Sleipnir and the Joy of Reading
Reykjavík City of Literature has made the mythological horse Sleipnir its special partner. Sleipnir, who is the eight-legged horse of Odinn in Norse mythology, can travel freely from one world to another, and is thus symbolic for the mind-travel that we experience through reading. It is safe to say that Sleipnir is no ordinary horse, as he stands for the power of imagination and poetry.
In the name of Sleipnir, the Reykjavík City of Literature takes part in projects that encourage children and young people to read. The City of Reykjavík supports various reading- and creative projects in schools, day-cares, libraries and at cultural centres, as well as by hosting the annual Children’s Culture Festival, and there are plans to further these initivatives and encourage cooperation between different players.
The City of Literature hosted its first Reykjavík Reads Festival in october 2012. This month long festival, which is for people of all ages, is meant to become an annual event.
The name Sleipnir means he who travels swiftly.

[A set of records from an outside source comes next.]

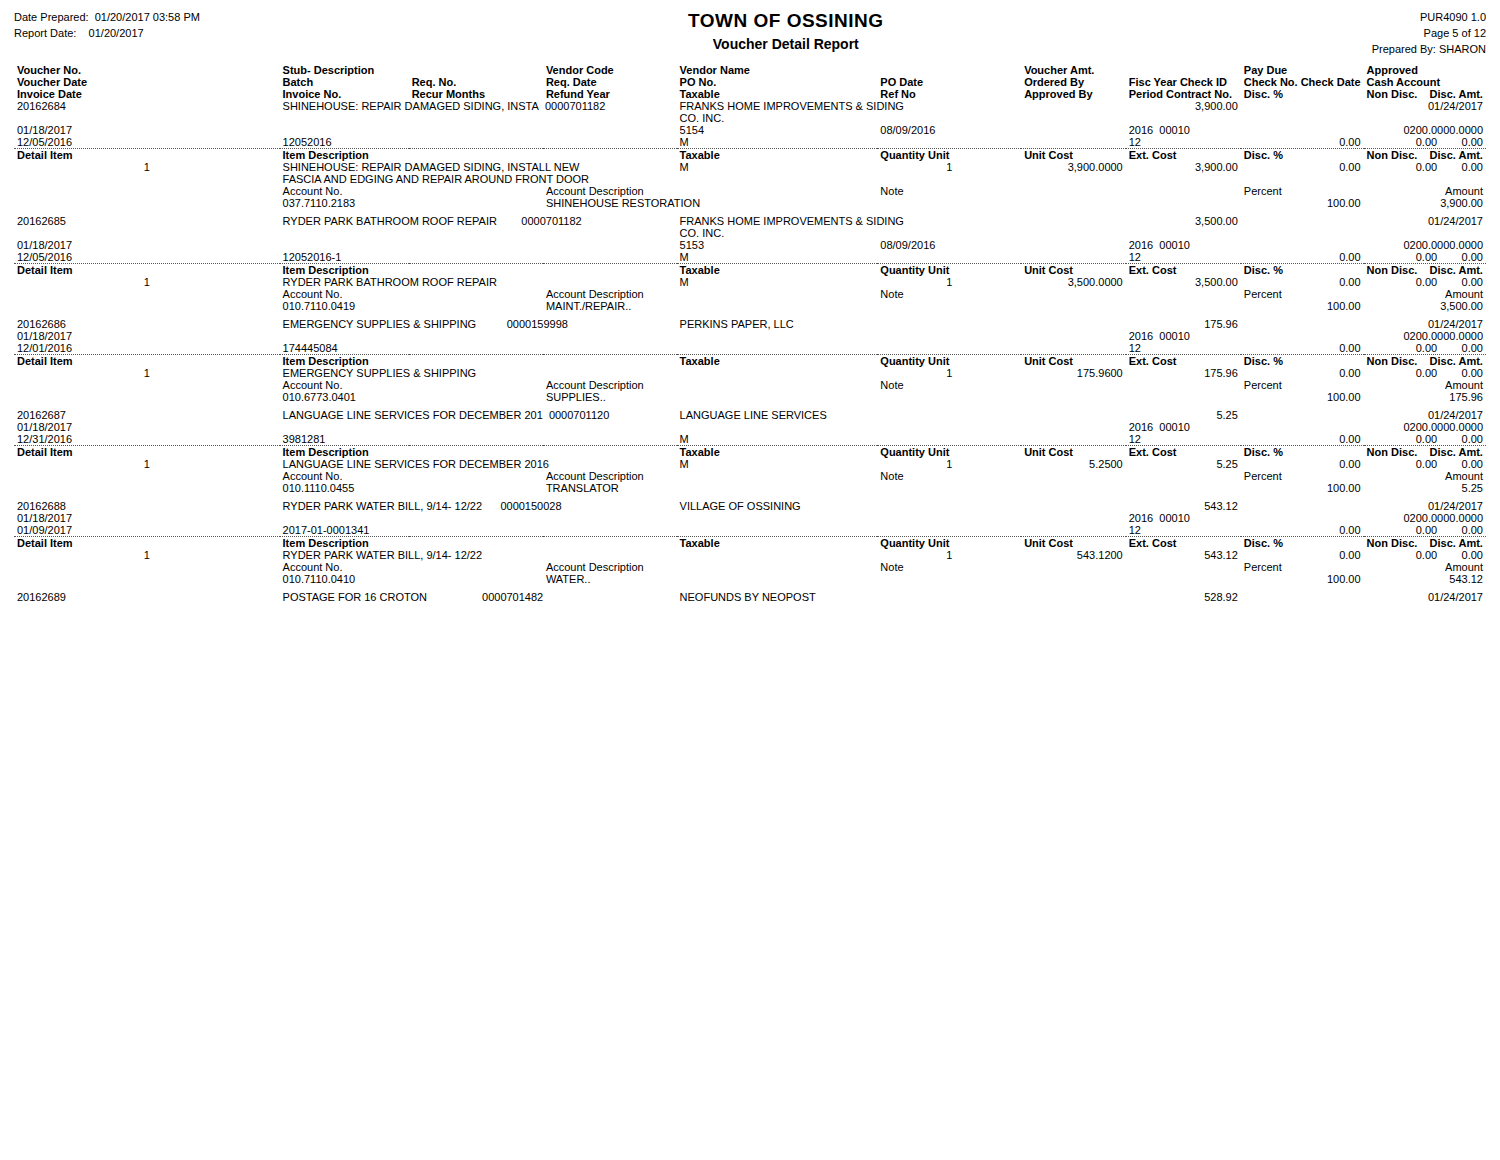Date Prepared: 01/20/2017 03:58 PM
Report Date: 01/20/2017
PUR4090 1.0
Page 5 of 12
Prepared By: SHARON
TOWN OF OSSINING
Voucher Detail Report
| Voucher No. | Stub- Description | | Vendor Code | Vendor Name | | Voucher Amt. | | Pay Due | Approved |
| --- | --- | --- | --- | --- | --- | --- | --- | --- | --- |
| Voucher Date | Batch | Req. No. | Req. Date | PO No. | PO Date | Ordered By | Fisc Year Check ID | Check No. Check Date | Cash Account |
| Invoice Date | Invoice No. | Recur Months | Refund Year | Taxable | Ref No | Approved By | Period Contract No. | Disc. % | Non Disc. Disc. Amt. |
| 20162684 | SHINEHOUSE: REPAIR DAMAGED SIDING, INSTA 0000701182 | FRANKS HOME IMPROVEMENTS & SIDING CO. INC. | | 3,900.00 | | 01/24/2017 |
| 01/18/2017 | | | | 5154 | 08/09/2016 | | 2016 00010 | | 0200.0000.0000 |
| 12/05/2016 | 12052016 | | | M | | | 12 | 0.00 | 0.00 0.00 |
| Detail Item | Item Description | Taxable | Quantity Unit | Unit Cost | Ext. Cost | Disc. % | Non Disc. Disc. Amt. |
| 1 | SHINEHOUSE: REPAIR DAMAGED SIDING, INSTALL NEW FASCIA AND EDGING AND REPAIR AROUND FRONT DOOR | M | 1 | 3,900.0000 | 3,900.00 | 0.00 | 0.00 0.00 |
| | Account No. | Account Description | Note | | | Percent | Amount |
| | 037.7110.2183 | SHINEHOUSE RESTORATION | | | | 100.00 | 3,900.00 |
| 20162685 | RYDER PARK BATHROOM ROOF REPAIR 0000701182 | FRANKS HOME IMPROVEMENTS & SIDING CO. INC. | | 3,500.00 | | 01/24/2017 |
| 01/18/2017 | | | | 5153 | 08/09/2016 | | 2016 00010 | | 0200.0000.0000 |
| 12/05/2016 | 12052016-1 | | | M | | | 12 | 0.00 | 0.00 0.00 |
| Detail Item | Item Description | Taxable | Quantity Unit | Unit Cost | Ext. Cost | Disc. % | Non Disc. Disc. Amt. |
| 1 | RYDER PARK BATHROOM ROOF REPAIR | M | 1 | 3,500.0000 | 3,500.00 | 0.00 | 0.00 0.00 |
| | Account No. | Account Description | Note | | | Percent | Amount |
| | 010.7110.0419 | MAINT./REPAIR.. | | | | 100.00 | 3,500.00 |
| 20162686 | EMERGENCY SUPPLIES & SHIPPING 0000159998 | PERKINS PAPER, LLC | | 175.96 | | 01/24/2017 |
| 01/18/2017 | | | | | | | 2016 00010 | | 0200.0000.0000 |
| 12/01/2016 | 174445084 | | | | | | 12 | 0.00 | 0.00 0.00 |
| Detail Item | Item Description | Taxable | Quantity Unit | Unit Cost | Ext. Cost | Disc. % | Non Disc. Disc. Amt. |
| 1 | EMERGENCY SUPPLIES & SHIPPING | | 1 | 175.9600 | 175.96 | 0.00 | 0.00 0.00 |
| | Account No. | Account Description | Note | | | Percent | Amount |
| | 010.6773.0401 | SUPPLIES.. | | | | 100.00 | 175.96 |
| 20162687 | LANGUAGE LINE SERVICES FOR DECEMBER 201 0000701120 | LANGUAGE LINE SERVICES | | 5.25 | | 01/24/2017 |
| 01/18/2017 | | | | | | | 2016 00010 | | 0200.0000.0000 |
| 12/31/2016 | 3981281 | | | M | | | 12 | 0.00 | 0.00 0.00 |
| Detail Item | Item Description | Taxable | Quantity Unit | Unit Cost | Ext. Cost | Disc. % | Non Disc. Disc. Amt. |
| 1 | LANGUAGE LINE SERVICES FOR DECEMBER 2016 | M | 1 | 5.2500 | 5.25 | 0.00 | 0.00 0.00 |
| | Account No. | Account Description | Note | | | Percent | Amount |
| | 010.1110.0455 | TRANSLATOR | | | | 100.00 | 5.25 |
| 20162688 | RYDER PARK WATER BILL, 9/14- 12/22 0000150028 | VILLAGE OF OSSINING | | 543.12 | | 01/24/2017 |
| 01/18/2017 | | | | | | | 2016 00010 | | 0200.0000.0000 |
| 01/09/2017 | 2017-01-0001341 | | | | | | 12 | 0.00 | 0.00 0.00 |
| Detail Item | Item Description | Taxable | Quantity Unit | Unit Cost | Ext. Cost | Disc. % | Non Disc. Disc. Amt. |
| 1 | RYDER PARK WATER BILL, 9/14- 12/22 | | 1 | 543.1200 | 543.12 | 0.00 | 0.00 0.00 |
| | Account No. | Account Description | Note | | | Percent | Amount |
| | 010.7110.0410 | WATER.. | | | | 100.00 | 543.12 |
| 20162689 | POSTAGE FOR 16 CROTON 0000701482 | NEOFUNDS BY NEOPOST | | 528.92 | | 01/24/2017 |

Sleipnir is the horse of the god Odinn, and is said to be the best of all horses. In some sources he is
said to have runes carved on his teeth. In modern times, the saying goes that the canyon Ásbyrgi in North-Iceland was formed by Sleipnir, as one of his hoofs touched the ground. This canyon is shaped in the form of a horse-shoe.
Sleipnir will be associated with various reading initiatives for the younger generation. His first task for the City of Literature was to invite children and their families to an outdoor literary quiz at the Reykjavík Children’s Culture Festival in April 2012. In the summer of 2012, Sleipnir encouraged children of all ages to take part in the Reykjavík City Library Summer Reading program.
Artist Gunnar Karlsson is the author of Reykjavík City of Literature’s Sleipnir.